買収資金は約360億ドル(約5兆3500億円)のエクイティと、JPモルガンが約200億ドル(約2兆9700億円)をコミットしたデットで構成され、そのうち180億ドル(約2兆6800億円)がクロージング時に拠出される見込みである。
取引は取締役会で承認されており、株主および規制当局の承認を経て2027年第1四半期の完了を目指す。
取引完了後、EAは上場廃止となるが、本社は引き続き米カリフォルニア州レッドウッドシティに置かれ、アンドリュー・ウィルソンCEOも続投する。
金融プラットフォームを提供するディールロジックの調べによれば、この取引が成立すれば2007年に実施された電力会社TXUの非公開化を超え、史上最大のレバレッジド・バイアウト(LBO)となる。

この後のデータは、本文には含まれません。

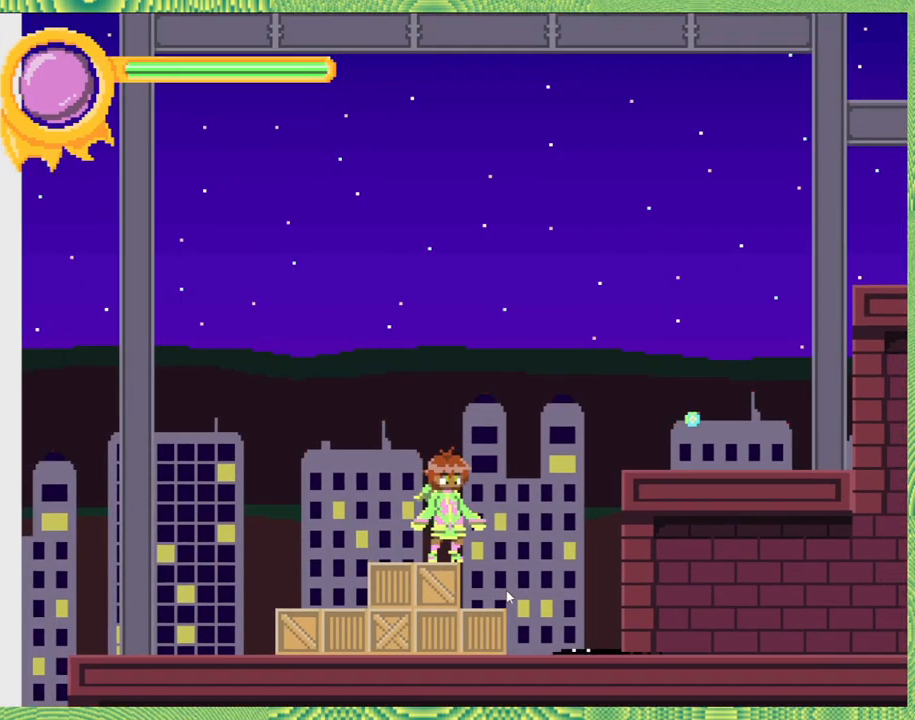
{"buttons": [], "left_stick": "center", "right_stick": "center", "events": []}
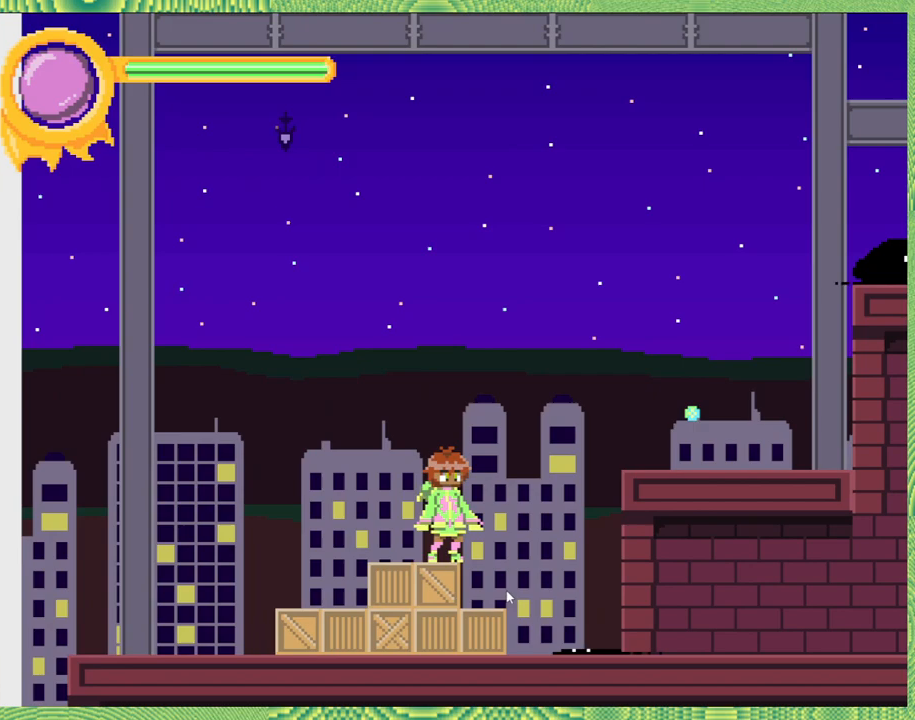
{"buttons": [], "left_stick": "center", "right_stick": "center", "events": []}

シルバー・レイクの共同CEOであるイーゴン・ダーバンは、「我々はアンドリューと共に投資・提携できることを光栄に思う。彼はCEOとして売上を倍増させ、EBITDAをほぼ3倍にし、時価総額を5倍にした比類ないリーダーだ」と語った。アフィニティ・パートナーズのジャレッド・クシュナーも「EAが『象徴的で長く続く体験』を生み出す能力は、自分を生涯のファンにし、今では子供たちと一緒に楽しんでいる」と述べた。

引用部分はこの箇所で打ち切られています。